## Study text
▶

# Other Aquarium Forums > Equipment and Accessories > DIY Projects >  can a 3ft light casing fit 2x36W?

## ahmiao

can a 3ft light casing fit 2x36W?Planning to DIY, but need some advice from diy-ers!the 2 tubes to be connect in series, NOT parallel.

Pls guide me...Thanks!

----------


## michael lai

No, you'll be better off customising your own casing.

----------


## ahmiao

any hints or tips?? :Smile:

----------


## coolbucks

can, unless u diy the external ballest on top on the casing or out if the casing, properly near the switch like a external ballest ..position your 2 PL tube within the casing.. your is 1 tube or two tubes types of casing??

----------


## ranmasatome

it is possible. depends on what you really want. ballast can be still internal depending on how wide you casing is. The lights will be offset a little but not a big problem.

----------


## ahmiao

> can, unless u diy the external ballest on top on the casing or out if the casing, properly near the switch like a external ballest ..position your 2 PL tube within the casing.. your is 1 tube or two tubes types of casing??


1 tube type...I think will look for other ways, coz physically, the casing is just the length of 2 tubes!...hmm, need to crack brains a little. Thanks all for the comments.

----------


## aqualover

It depends on 3 factors:

1) The type of casing
2) The type/brand of eBallast 
3) The brand of PL light

1a) casing comes in different widths, the broader ones (eg Jebo or Atman) allow you to fit in an additional eballast
2a) Different brands of eBallast have different length & width, do your measurements & compare before buying (short one : Elbiru, long one : Osram)
3a) Not all 36W PL have the same length - Different brands can vary by about 1cm (I've compared Elbiru, PowerPac, Liyoda)

I know because I've done it before.

----------

◀

Reproduce the part of the light casing thread starting with "It depends on" and going on through "Elbiru, PowerPac, Liyoda)". The material has no connection to the forum thread about light casings.

## The data
▶

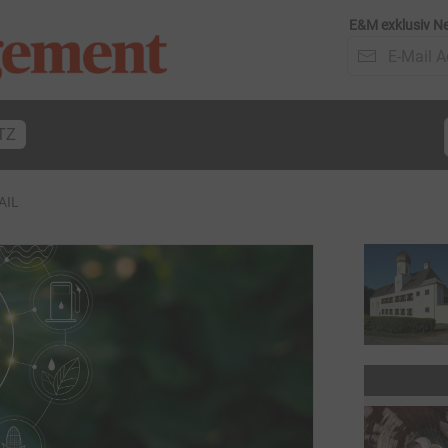
E&M exklusiv Ne
TZ
AIL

◀

## Task answer
It depends on 3 factors:

1) The type of casing
2) The type/brand of eBallast 
3) The brand of PL light

1a) casing comes in different widths, the broader ones (eg Jebo or Atman) allow you to fit in an additional eballast
2a) Different brands of eBallast have different length & width, do your measurements & compare before buying (short one : Elbiru, long one : Osram)
3a) Not all 36W PL have the same length - Different brands can vary by about 1cm (I've compared Elbiru, PowerPac, Liyoda)